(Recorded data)
━━━━

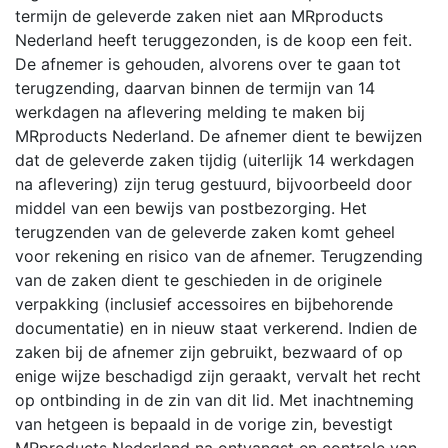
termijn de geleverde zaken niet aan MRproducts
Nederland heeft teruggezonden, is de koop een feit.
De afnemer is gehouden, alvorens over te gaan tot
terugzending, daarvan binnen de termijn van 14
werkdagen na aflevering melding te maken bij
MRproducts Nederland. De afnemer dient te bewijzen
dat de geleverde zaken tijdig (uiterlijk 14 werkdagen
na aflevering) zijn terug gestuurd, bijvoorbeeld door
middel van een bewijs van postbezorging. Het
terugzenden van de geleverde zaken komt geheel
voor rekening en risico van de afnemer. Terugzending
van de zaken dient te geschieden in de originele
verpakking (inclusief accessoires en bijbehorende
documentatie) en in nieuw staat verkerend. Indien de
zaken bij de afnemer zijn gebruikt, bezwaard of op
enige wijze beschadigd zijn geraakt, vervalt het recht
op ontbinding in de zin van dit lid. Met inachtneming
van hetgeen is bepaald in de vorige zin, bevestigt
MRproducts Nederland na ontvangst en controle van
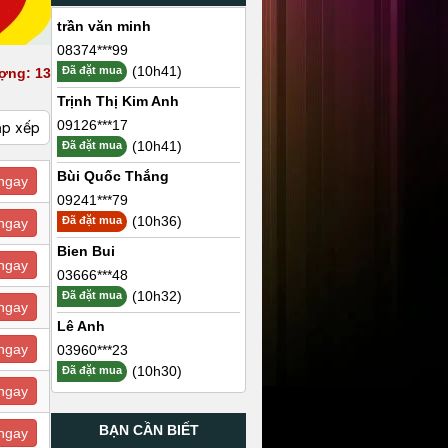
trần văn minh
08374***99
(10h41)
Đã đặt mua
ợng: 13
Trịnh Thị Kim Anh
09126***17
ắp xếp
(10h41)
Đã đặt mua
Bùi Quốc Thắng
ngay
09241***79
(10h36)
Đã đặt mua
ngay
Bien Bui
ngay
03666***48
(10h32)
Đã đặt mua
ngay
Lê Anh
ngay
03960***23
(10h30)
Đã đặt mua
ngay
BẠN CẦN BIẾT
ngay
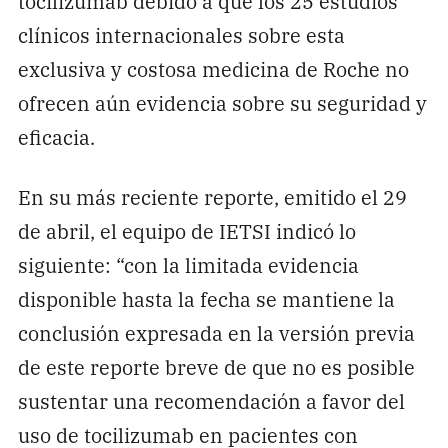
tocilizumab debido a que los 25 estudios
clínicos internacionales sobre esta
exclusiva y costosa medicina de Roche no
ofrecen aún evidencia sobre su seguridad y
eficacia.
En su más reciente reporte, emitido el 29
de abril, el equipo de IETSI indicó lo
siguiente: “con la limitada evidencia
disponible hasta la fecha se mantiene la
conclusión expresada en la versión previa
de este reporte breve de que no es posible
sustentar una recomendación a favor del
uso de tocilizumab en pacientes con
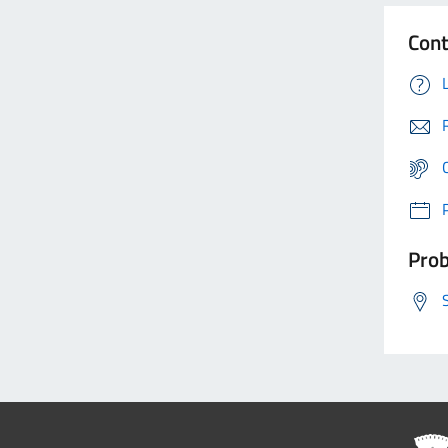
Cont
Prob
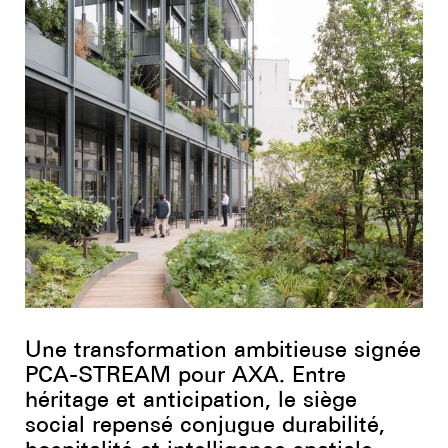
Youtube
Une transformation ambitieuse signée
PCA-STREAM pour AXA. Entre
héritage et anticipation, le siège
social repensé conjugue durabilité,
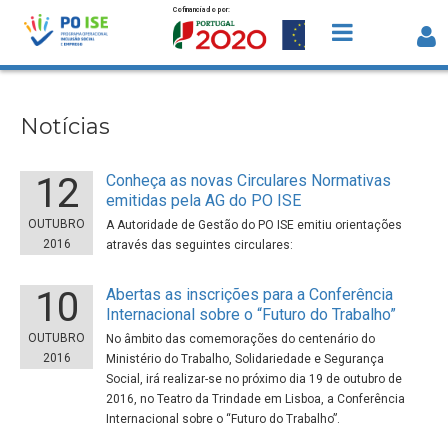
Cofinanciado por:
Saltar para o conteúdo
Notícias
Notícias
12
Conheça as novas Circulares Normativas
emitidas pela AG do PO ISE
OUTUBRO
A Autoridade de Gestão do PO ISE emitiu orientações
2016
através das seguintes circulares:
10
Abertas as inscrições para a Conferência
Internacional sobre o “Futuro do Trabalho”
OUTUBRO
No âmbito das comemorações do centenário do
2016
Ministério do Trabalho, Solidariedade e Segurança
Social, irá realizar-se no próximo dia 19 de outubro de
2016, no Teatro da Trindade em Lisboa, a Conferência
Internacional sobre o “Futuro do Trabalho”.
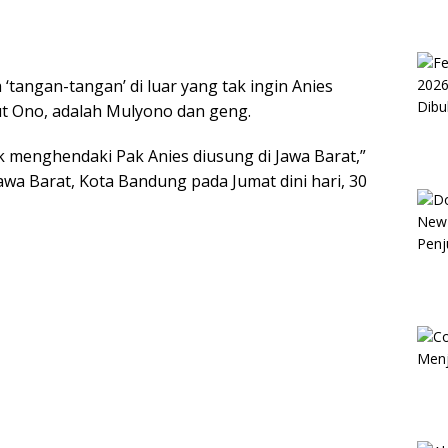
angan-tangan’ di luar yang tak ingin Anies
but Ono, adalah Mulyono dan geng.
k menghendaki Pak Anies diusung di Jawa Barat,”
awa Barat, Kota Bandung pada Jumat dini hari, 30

━━━━

▶ _What needs to be done_:
With the pictures left out, restate word for word every line of the data above, from the first down to the line that contains "zaken bij de".

▶ _Exercise response_:
termijn de geleverde zaken niet aan MRproducts
Nederland heeft teruggezonden, is de koop een feit.
De afnemer is gehouden, alvorens over te gaan tot
terugzending, daarvan binnen de termijn van 14
werkdagen na aflevering melding te maken bij
MRproducts Nederland. De afnemer dient te bewijzen
dat de geleverde zaken tijdig (uiterlijk 14 werkdagen
na aflevering) zijn terug gestuurd, bijvoorbeeld door
middel van een bewijs van postbezorging. Het
terugzenden van de geleverde zaken komt geheel
voor rekening en risico van de afnemer. Terugzending
van de zaken dient te geschieden in de originele
verpakking (inclusief accessoires en bijbehorende
documentatie) en in nieuw staat verkerend. Indien de
zaken bij de afnemer zijn gebruikt, bezwaard of op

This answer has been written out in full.